Analysis

Curtis Yarvin about Republika Srpska

Curtis Yarvin about Republika Srpska

Curtis Yarvin is an American political thinker, essayist, and software engineer known for his concept of the ‘Cathedral,’ his description of the modern West’s informal nexus of media, academia, and bureaucracy. Writing under the name Mencius Moldbug in the 2000s, he became one of the formative voices of the neoreactionary or postliberal movement. Combining historical erudition with irony and intellectual independence, Yarvin argues that Western democracy has ossified into a managerial order and that genuine renewal requires a return to first principles of authority and legitimacy.

In the following section, we present an excerpt from his interview with Filip Gašpar, including his answers to questions concerning the situation in Bosnia and Herzegovina and the Republic of Srpska. The full interview by its title “Storming the Cathedral” can be found on the website – The European Conservative.

When you spoke in Banja Luka in June of 2025, the atmosphere was tense, but still marked by a kind of resilient dignity. Since then, the elected president of Republika Srpska [Milorad Dodik] has been sentenced to prison—not for breaking any BiH law, but for defying a decree by the High Representative, a foreign official without democratic legitimacy. What did you learn from your time in Republika Srpska—and what do small nations like this reveal about political survival in a world shaped by abstract norms and imperial habits? [Editor’s note: Dodik’s sentence was later converted to a fine. In October, the Trump administration lifted all U.S. sanctions against Dodik, members of his cabinet, and senior officials of the government.]

The ghosts of the 20th century are still barely alive in Bosnia. But everywhere, the political energy has dropped by orders of magnitude. Doubtless even the violence in Yugoslavia in the 1990s seemed casual and desultory by the standards of the 1940s. Both the energy of hegemony, and the energy of independence, are historically feeble today—but they remain, somehow, evenly matched.

The essence of 21st-century politics is that almost no one cares almost at all about almost anything at all. This depoliticization allows the ultimate debasement of nations: population replacement. No student of 19th-century democracy could understand how cavalierly the 21st-century electorates have permitted replacement migration by unrelated populations—especially in countries like Ireland, where this humiliation is the inevitable, yet puzzling, culmination of a quarter-millennium of proud Irish nationalism.

The definitive objective question of a nation’s status in this degringolade is the ‘McDonald’s test’—are food service workers natives of the country, or imported helots? Once the switch to a helot economy is complete, nationalism is impossible. How much political energy does it take to resist this? Not much—but not much is available.

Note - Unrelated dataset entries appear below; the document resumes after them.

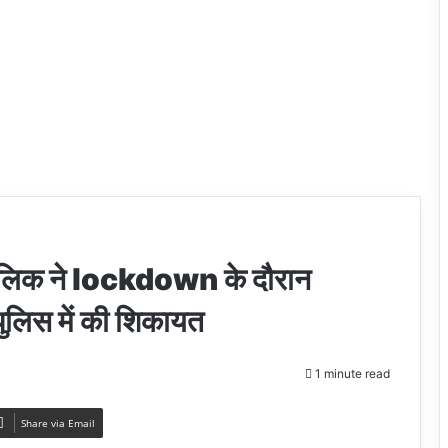
ालिक ने lockdown के दौरान
 पुलिस में की शिकायत
1 minute read
Share via Email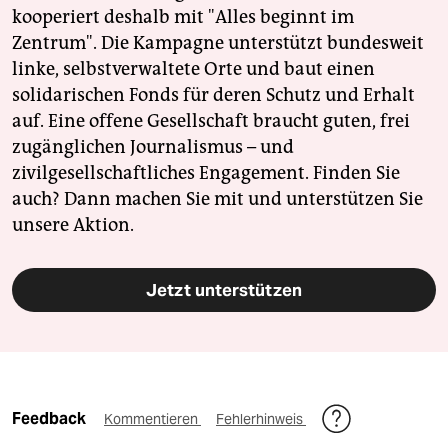
kooperiert deshalb mit "Alles beginnt im
Zentrum". Die Kampagne unterstützt bundesweit
linke, selbstverwaltete Orte und baut einen
solidarischen Fonds für deren Schutz und Erhalt
auf. Eine offene Gesellschaft braucht guten, frei
zugänglichen Journalismus – und
zivilgesellschaftliches Engagement. Finden Sie
auch? Dann machen Sie mit und unterstützen Sie
unsere Aktion.
Jetzt unterstützen
Feedback
Kommentieren
Fehlerhinweis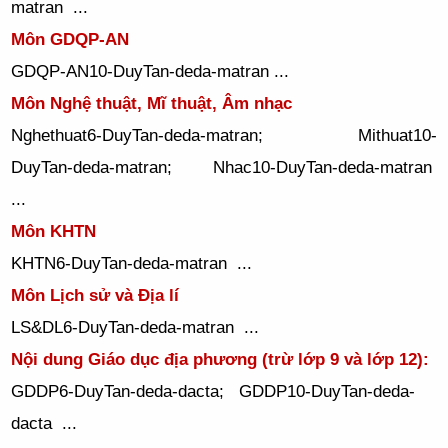
matran ...
Môn GDQP-AN
GDQP-AN10-DuyTan-deda-matran ...
Môn Nghệ thuật, Mĩ thuật, Âm nhạc
Nghethuat6-DuyTan-deda-matran; Mithuat10-
DuyTan-deda-matran; Nhac10-DuyTan-deda-matran
...
Môn KHTN
KHTN6-DuyTan-deda-matran ...
Môn Lịch sử và Địa lí
LS&DL6-DuyTan-deda-matran ...
Nội dung Giáo dục địa phương (trừ lớp 9 và lớp 12):
GDDP6-DuyTan-deda-dacta; GDDP10-DuyTan-deda-
dacta ...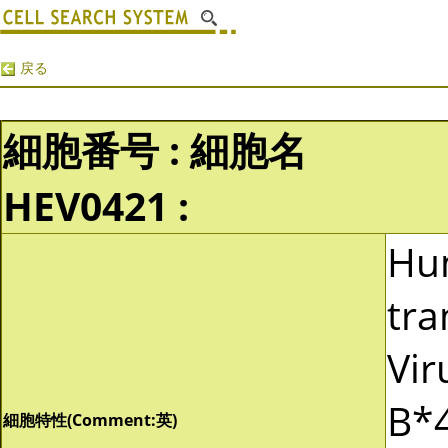
戻る
細胞番号 : 細胞名
HEV0421 :
Hu
tra
Vir
B*4
細胞特性(Comment:英)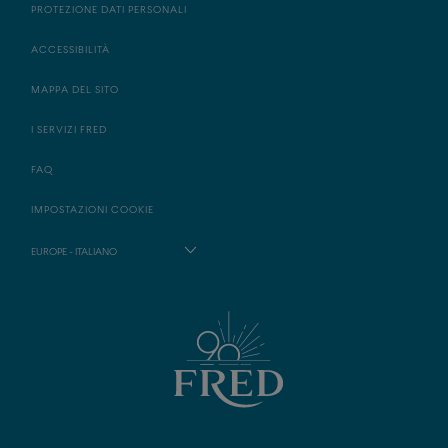
PROTEZIONE DATI PERSONALI
ACCESSIBILITÀ
MAPPA DEL SITO
I SERVIZI FRED
FAQ
IMPOSTAZIONI COOKIE
EUROPE - ITALIANO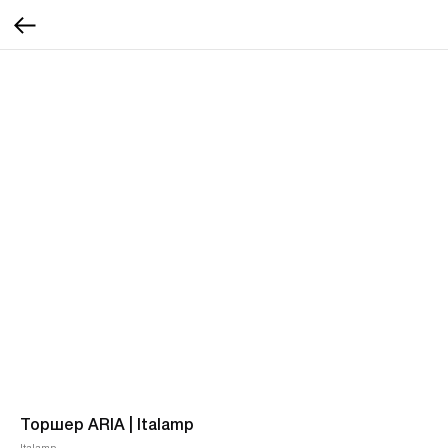
Торшер ARIA | Italamp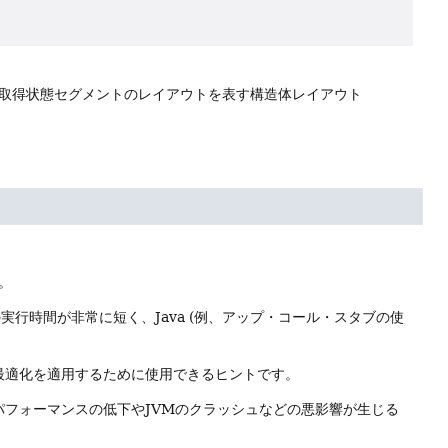
取得状態セグメントのレイアウトを表す構造体レイアウト
。
行時間が非常に短く、Java (例、アップ・コール・スタブの使
最適化を適用するために使用できるヒントです。
フォーマンスの低下やJVMのクラッシュなどの悪影響が生じる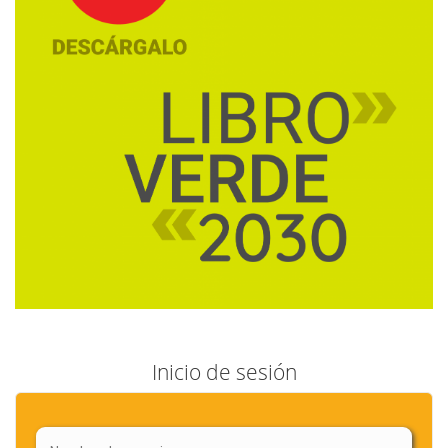
Inicio de sesión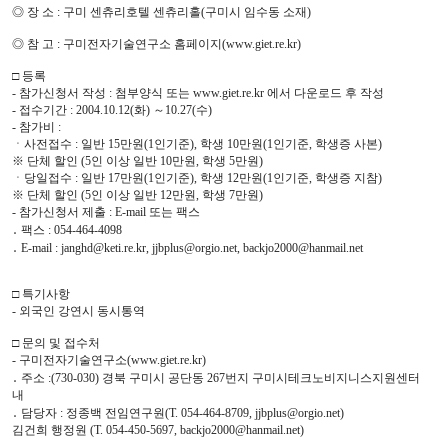
◎ 장 소 : 구미 센츄리호텔 센츄리홀(구미시 임수동 소재)
◎ 참 고 : 구미전자기술연구소 홈페이지(www.giet.re.kr)
□ 등록
- 참가신청서 작성 : 첨부양식 또는 www.giet.re.kr 에서 다운로드 후 작성
- 접수기간 : 2004.10.12(화) ～10.27(수)
- 참가비 :
ㆍ사전접수 : 일반 15만원(1인기준), 학생 10만원(1인기준, 학생증 사본)
※ 단체 할인 (5인 이상 일반 10만원, 학생 5만원)
ㆍ당일접수 : 일반 17만원(1인기준), 학생 12만원(1인기준, 학생증 지참)
※ 단체 할인 (5인 이상 일반 12만원, 학생 7만원)
- 참가신청서 제출 : E-mail 또는 팩스
․ 팩스 : 054-464-4098
․ E-mail : janghd@keti.re.kr, jjbplus@orgio.net, backjo2000@hanmail.net
□ 특기사항
- 외국인 강연시 동시통역
□ 문의 및 접수처
- 구미전자기술연구소(www.giet.re.kr)
․ 주소 :(730-030) 경북 구미시 공단동 267번지 구미시테크노비지니스지원센터
내
․ 담당자 : 정종백 전임연구원(T. 054-464-8709, jjbplus@orgio.net)
김건희 행정원 (T. 054-450-5697, backjo2000@hanmail.net)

Curtis Yarvin in Banja Luka with Željka Cvijanović, a Serb member of Presidency of BiH.
The High Representative’s powers over Bosnia and Herzegovina—including Republika Srpska—have been called a legal ghost from the 1990s. He can remove elected leaders, impose laws, and now even trigger prison sentences—without ever facing a vote. You’ve described this model as a “post-imperial anachronism.” What does it reveal about the Western system’s deeper assumptions—about legitimacy, sovereignty, and the right to rule?

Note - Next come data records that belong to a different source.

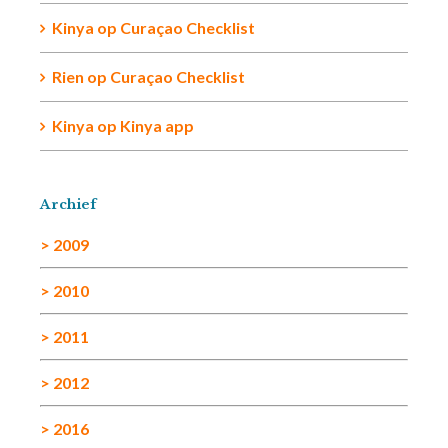
Kinya
op
Curaçao Checklist
Rien
op
Curaçao Checklist
Kinya
op
Kinya app
Archief
> 2009
> 2010
> 2011
> 2012
> 2016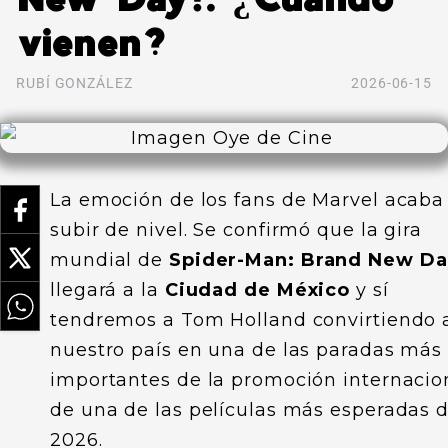
vienen?
RUBÍ GONZÁLEZ
2026-06-15
La emoción de los fans de Marvel acaba
subir de nivel. Se confirmó que la gira
mundial de
Spider-Man: Brand New Da
llegará a la
Ciudad de México
y sí
tendremos a Tom Holland convirtiendo 
nuestro país en una de las paradas más
importantes de la promoción internacio
de una de las películas más esperadas 
2026.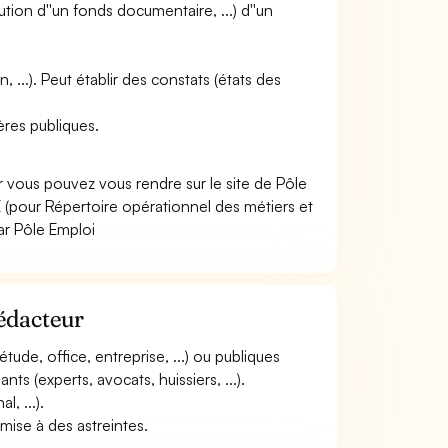
tution d''un fonds documentaire, ...) d''un
, ...). Peut établir des constats (états des
hères publiques.
r vous pouvez vous rendre sur le site de Pôle
(pour Répertoire opérationnel des métiers et
ar Pôle Emploi
rédacteur
étude, office, entreprise, ...) ou publiques
nants (experts, avocats, huissiers, ...).
, ...).
umise à des astreintes.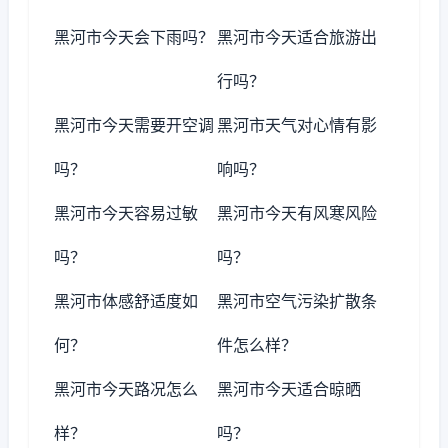
黑河市今天会下雨吗？
黑河市今天适合旅游出
行吗？
黑河市今天需要开空调
黑河市天气对心情有影
吗？
响吗？
黑河市今天容易过敏
黑河市今天有风寒风险
吗？
吗？
黑河市体感舒适度如
黑河市空气污染扩散条
何？
件怎么样？
黑河市今天路况怎么
黑河市今天适合晾晒
样？
吗？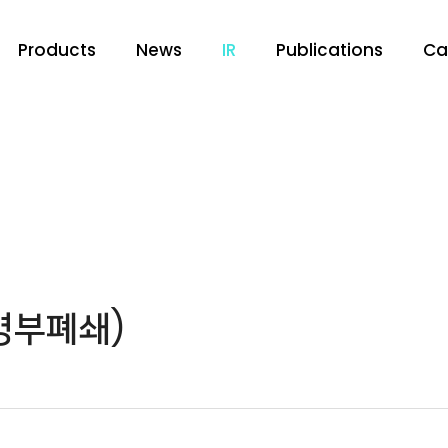
Products
News
IR
Publications
Ca
명부폐쇄)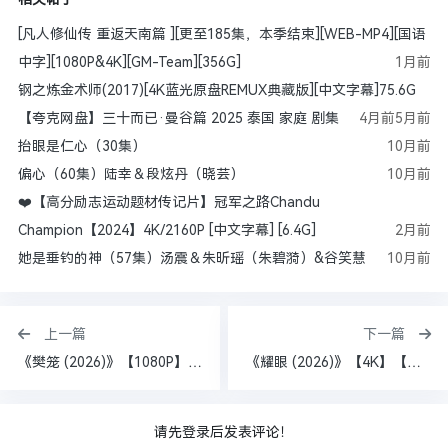
[凡人修仙传 重返天南篇 ][更至185集，本季结束][WEB-MP4][国语
中字][1080P&4K][GM-Team][356G]
1月前
钢之炼金术师(2017)[4K蓝光原盘REMUX典藏版][中文字幕]75.6G
【夸克网盘】三十而已·曼谷篇 2025 泰国 家庭 剧集
4月前
5月前
抬眼是仁心（30集）
10月前
偏心（60集）陆幸＆段炫丹（晓芸）
10月前
❤️【高分励志运动题材传记片】冠军之路Chandu
Champion【2024】4K/2160P [中文字幕] [6.4G]
2月前
她是垂钓的神（57集）汤震＆朱昕瑶（朱碧漪）&谷笑慧
10月前
上一篇
下一篇
《樊笼 (2026)》【1080P】【国语中字】【共23集】
《耀眼 (2026)》【4K】【国语中字】【夸克/百度】
请先登录后发表评论！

The end of the old European order was the extension of English colonial ideas, not just the classic imperialism of trade and domination, but the missionary imperialism of soft power and human rights, to the Western world itself. It should not be forgotten that Kipling’s “Lesser breeds, without the law” were the Germans, and there are plenty of echoes of colonialism in a document like JCS 1067, the Allied directive for the occupation of Germany.

In a way, Europe was the last place where these elements of hard power were acceptable. When the EU received a colonial mandate to rule over the white savages of Bosnia, it seemed almost natural. No one would try this with Irishmen, who are really persons of color, but Serbs? It seemed like a good idea at the time.

But the test of a legacy system is always whether, if it did not exist, anyone would invent it. And clearly, by this standard, the last remnants of European colonialism in Europe feel like an anachronism.